### Entries taken from a collection
++++

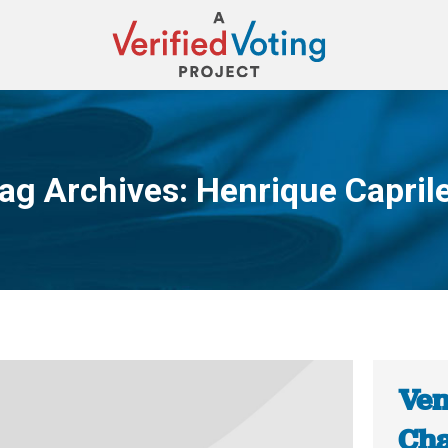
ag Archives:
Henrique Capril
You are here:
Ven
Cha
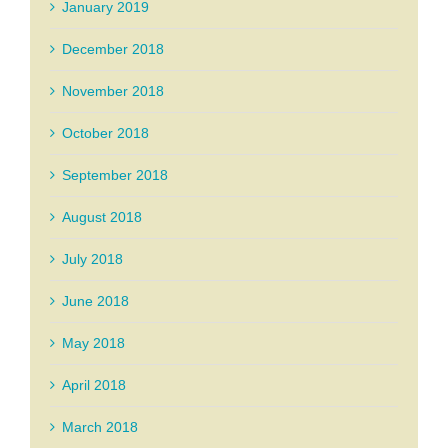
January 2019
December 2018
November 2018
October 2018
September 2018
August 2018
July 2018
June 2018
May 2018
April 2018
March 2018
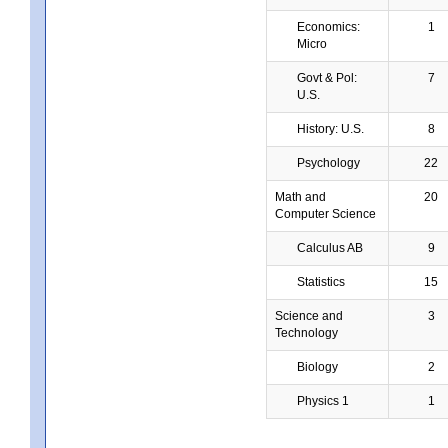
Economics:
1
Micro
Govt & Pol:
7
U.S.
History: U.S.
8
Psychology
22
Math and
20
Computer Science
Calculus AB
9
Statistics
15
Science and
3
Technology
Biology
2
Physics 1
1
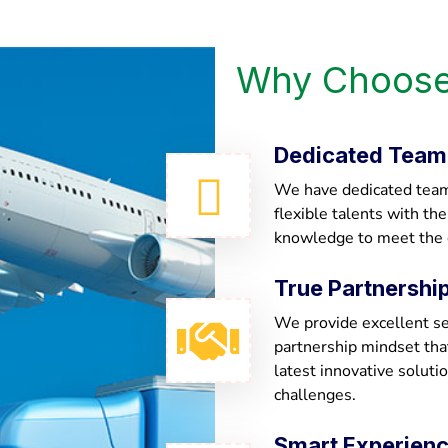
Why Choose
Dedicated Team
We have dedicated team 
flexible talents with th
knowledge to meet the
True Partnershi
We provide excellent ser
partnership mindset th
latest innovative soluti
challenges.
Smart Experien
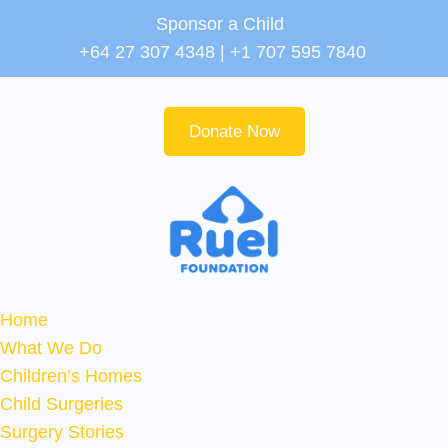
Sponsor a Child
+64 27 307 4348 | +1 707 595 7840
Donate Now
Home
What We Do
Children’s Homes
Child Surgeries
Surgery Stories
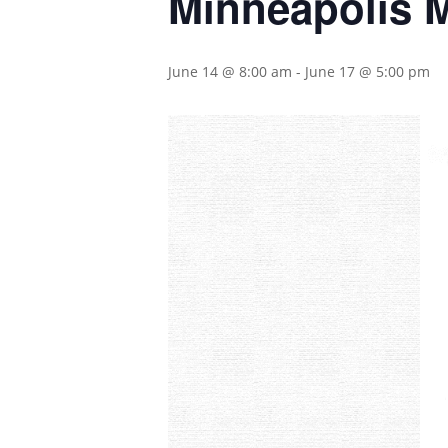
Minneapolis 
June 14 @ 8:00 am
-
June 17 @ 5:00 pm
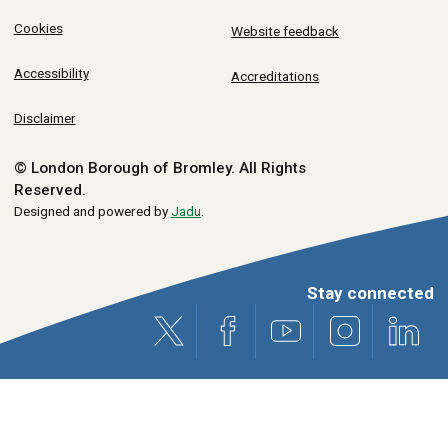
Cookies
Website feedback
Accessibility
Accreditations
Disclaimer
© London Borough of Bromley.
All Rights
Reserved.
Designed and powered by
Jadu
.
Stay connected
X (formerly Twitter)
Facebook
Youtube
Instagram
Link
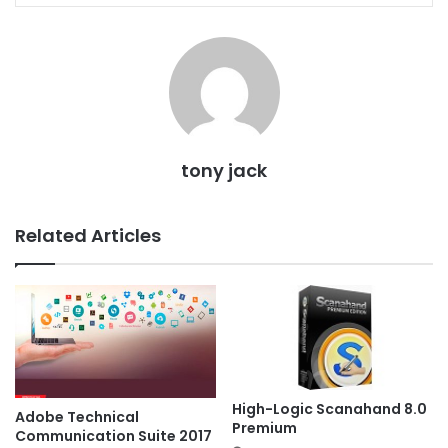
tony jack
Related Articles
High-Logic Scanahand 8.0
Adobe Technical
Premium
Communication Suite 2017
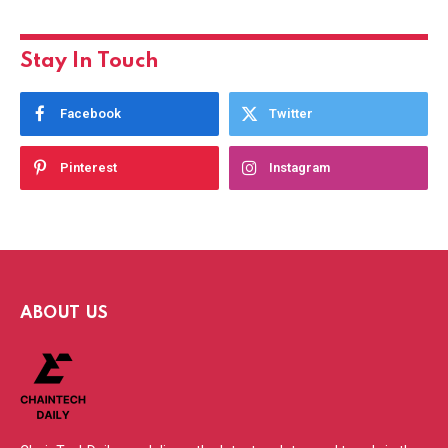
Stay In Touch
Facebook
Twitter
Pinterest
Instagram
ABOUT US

++++

### What to do
Render these lines as a numbered list, omitting blank lines and leaving the pictures out of the answer.

### Worked solution
1. ag Archives:
2. Henrique Capril
3. You are here:
4. Ven
5. Cha
6. January 2019
7. December 2018
8. November 2018
9. October 2018
10. September 2018
11. August 2018
12. July 2018
13. June 2018
14. May 2018
15. April 2018
16. March 2018
17. Economics:
18. 1
19. Micro
20. Govt & Pol:
21. 7
22. U.S.
23. History: U.S.
24. 8
25. Psychology
26. 22
27. Math and
28. 20
29. Computer Science
30. Calculus AB
31. 9
32. Statistics
33. 15
34. Science and
35. 3
36. Technology
37. Biology
38. 2
39. Physics 1
40. 1
41. Why Choose
42. Dedicated Team
43. We have dedicated team 
44. flexible talents with th
45. knowledge to meet the
46. True Partnershi
47. We provide excellent ser
48. partnership mindset th
49. latest innovative soluti
50. challenges.
51. Smart Experien
52. Sponsor a Child
53. +64 27 307 4348 | +1 707 595 7840
54. Donate Now
55. Home
56. What We Do
57. Children’s Homes
58. Child Surgeries
59. Surgery Stories
60. Minneapolis 
61. June 14 @ 8:00 am
62. -
63. June 17 @ 5:00 pm
64. Cookies
65. Website feedback
66. Accessibility
67. Accreditations
68. Disclaimer
69. © London Borough of Bromley.
70. All Rights
71. Reserved.
72. Designed and powered by
73. Jadu
74. .
75. Stay connected
76. X (formerly Twitter)
77. Facebook
78. Youtube
79. Instagram
80. Link
81. tony jack
82. Related Articles
83. High-Logic Scanahand 8.0
84. Adobe Technical
85. Premium
86. Communication Suite 2017
87. Stay In Touch
88. Facebook
89. Twitter
90. Pinterest
91. Instagram
92. ABOUT US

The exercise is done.